Prompt 1 ->
Duplicate the part of the Bahrein passage starting at "Sheikh Mohammed was" and ending at "revolver for show.".
Prompt 2 ->
In the Bahrein passage, what remedy was applied to the bruise of the man knocked over by a stone?

Document extract ->
___

Sheikh Mohammed was very anxious to see how I could shoot with my revolver, so a brown pot containing about half a pint of water was put on a lump of rock as a mark. I was terrified; for I knew if I missed, as I surely expected, I should bring great discredit on myself and my nation, and there was such a crowd! My husband said I must try, and I am sure no one was more astonished than I was that I shattered the pot. If I had not it would have been said that I only carried the revolver for show.
That afternoon a great cavalcade of gazelle huntsmen called upon us. The four chief men of these had each a hooded falcon on his arm, and a tawny Persian greyhound, with long silky tail, at his side. They wore their sickle-like daggers in their waistbands; their bodies were enveloped in long cloaks, and their heads in white cloths bound round with the camel-hair straps; they were accompanied by another young scion of the El Khalifa family, who bestrode a white Arab steed with the gayest possible trappings. Thus was this young prince attired: on his head a cashmere kerchief with gold akkal; he was almost smothered in an orange cloth gown trimmed with gold and lined with green, the sleeves of which were very long, cut open at the ends and trimmed; over this robe was cast a black cloth cloak trimmed with gold on the shoulders, and a richly inlaid sword dangled at his side, almost as big as himself, for he was but an undersized boy of fifteen. The sportsmen made a very nice group for our photography, as did almost everything around us on Bahrein.
Any excavator would have lost patience with the men of Bahrein with whom we had to deal; tickets had to be issued to prevent more men working than were wanted, and claiming pay at the end of the day; ubiquity was essential, for they[32] loved to get out of sight and do nothing; with unceasing regularity the pipe went round and they paused for a 'drink' at the bubble-bubble, as the Arabs express it; morning, noon-tide, and evening prayers were, I am sure, unnecessarily long. Accidents would happen, which alarmed us at first, until we learnt how ready they were to cry wolf: one man was knocked over by a stone; we thought by his contortions some limb must be broken, and we applied vaseline, our only available remedy, to the bruise; his fellow-workmen then seized him by the shoulders, he keeping his arms crossed the while, shook him well 'to put the bones right again,' as they expressed it, and he continued his work as before.

___

Source material ->
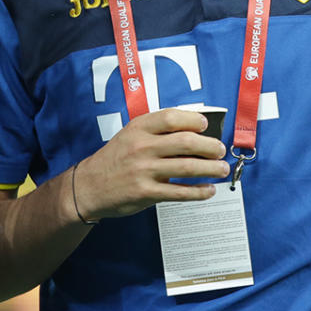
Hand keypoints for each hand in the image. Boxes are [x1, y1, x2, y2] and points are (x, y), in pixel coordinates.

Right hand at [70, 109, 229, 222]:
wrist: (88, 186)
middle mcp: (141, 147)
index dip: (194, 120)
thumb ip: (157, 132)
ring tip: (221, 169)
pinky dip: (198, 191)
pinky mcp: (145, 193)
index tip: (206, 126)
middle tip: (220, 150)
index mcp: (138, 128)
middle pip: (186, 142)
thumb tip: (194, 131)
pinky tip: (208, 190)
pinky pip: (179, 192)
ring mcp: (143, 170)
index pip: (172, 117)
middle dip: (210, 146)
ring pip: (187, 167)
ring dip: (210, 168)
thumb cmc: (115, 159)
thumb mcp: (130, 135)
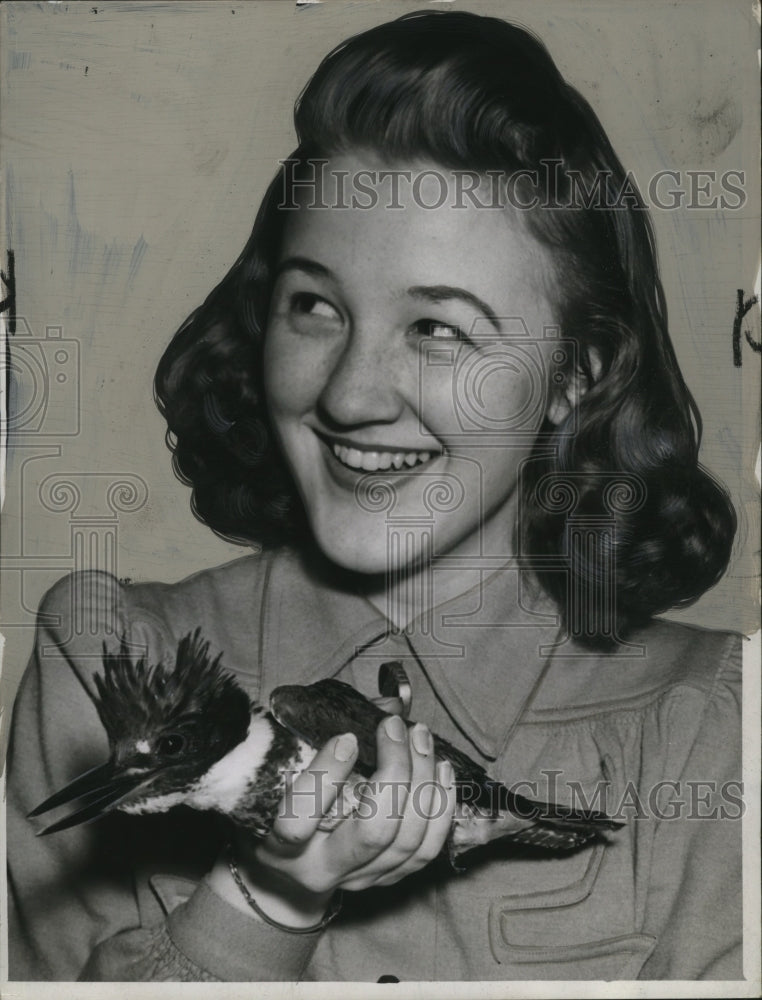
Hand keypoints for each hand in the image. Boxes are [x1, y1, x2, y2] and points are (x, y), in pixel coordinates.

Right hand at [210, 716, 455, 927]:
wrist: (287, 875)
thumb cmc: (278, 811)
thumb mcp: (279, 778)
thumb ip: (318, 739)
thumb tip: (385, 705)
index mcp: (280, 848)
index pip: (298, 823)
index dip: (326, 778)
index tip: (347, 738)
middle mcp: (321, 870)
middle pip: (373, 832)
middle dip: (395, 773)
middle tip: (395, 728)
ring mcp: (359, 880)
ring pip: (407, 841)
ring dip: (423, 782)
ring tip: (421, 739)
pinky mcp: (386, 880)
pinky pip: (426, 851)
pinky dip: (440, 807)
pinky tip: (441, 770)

___

Exercise result 1 ->
Sheikh Mohammed was very anxious to see how I could shoot with my revolver, so a brown pot containing about half a pint of water was put on a lump of rock as a mark. I was terrified; for I knew if I missed, as I surely expected, I should bring great discredit on myself and my nation, and there was such a crowd! My husband said I must try, and I am sure no one was more astonished than I was that I shattered the pot. If I had not it would have been said that I only carried the revolver for show.

Exercise result 2 ->
Vaseline was applied to the bruise.